Near the end of the afternoon, he opened his eyes and looked at me for a long time. He seemed very clear — clearer than he had been in days. He said: I don’t know what happens next.
I said: I don’t either.
He nodded. He seemed to find this acceptable.
I reached into my pocket and took out the medal. I put it in his hand and closed his fingers around it. I did not explain it. I did not say anything about Mary or intercession or the history of the object. I just put it in his hand.
He looked at it. He said: I remember these.
I said: You can keep it.
He died two days later. He was holding the medal.
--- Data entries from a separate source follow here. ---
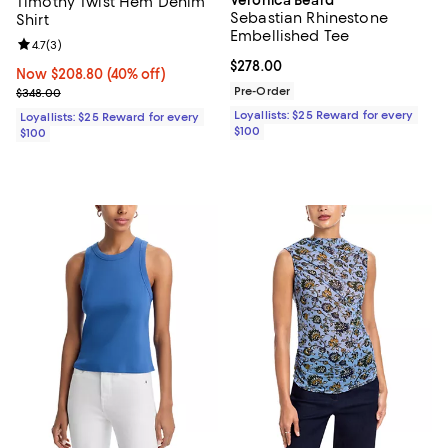
Timothy Twist Hem Denim
Sebastian Rhinestone
Shirt
Embellished Tee
Review rating: 4.7 out of 5; 3 reviews;
4.7
(
3
)
Current price $278.00; ;
$278.00
Now $208.80; 40% off;
Now $208.80
(40% off)
Previous price $348.00
Pre-Order
$348.00
Loyallists: $25 Reward for every
Loyallists: $25 Reward for every
$100
$100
I did not see it happen — I had gone home to sleep, and he died in the early morning. The nurse called me. When I arrived, his hand was still closed around it.
I left it with him.
I have thought about that moment many times since. I am not sure what I believe about what happens after death. I am not sure my father was sure either, in those last days. But I know that something passed between us when I put that medal in his hand — something that did not need words, that could not have been said in words.
It was not a promise. It was not a guarantee of anything. It was more like a gesture that said: You are not going into this alone. Other people have held this. Other people have been afraid and have held this. You are part of something that has been going on for a long time.
My wife gave me another medal after the funeral. I carry it now, in the same jacket pocket. I am not sure I would call myself a religious man, any more than my father would have. But I carry it.
Some things do not need to be explained. They just need to be passed on.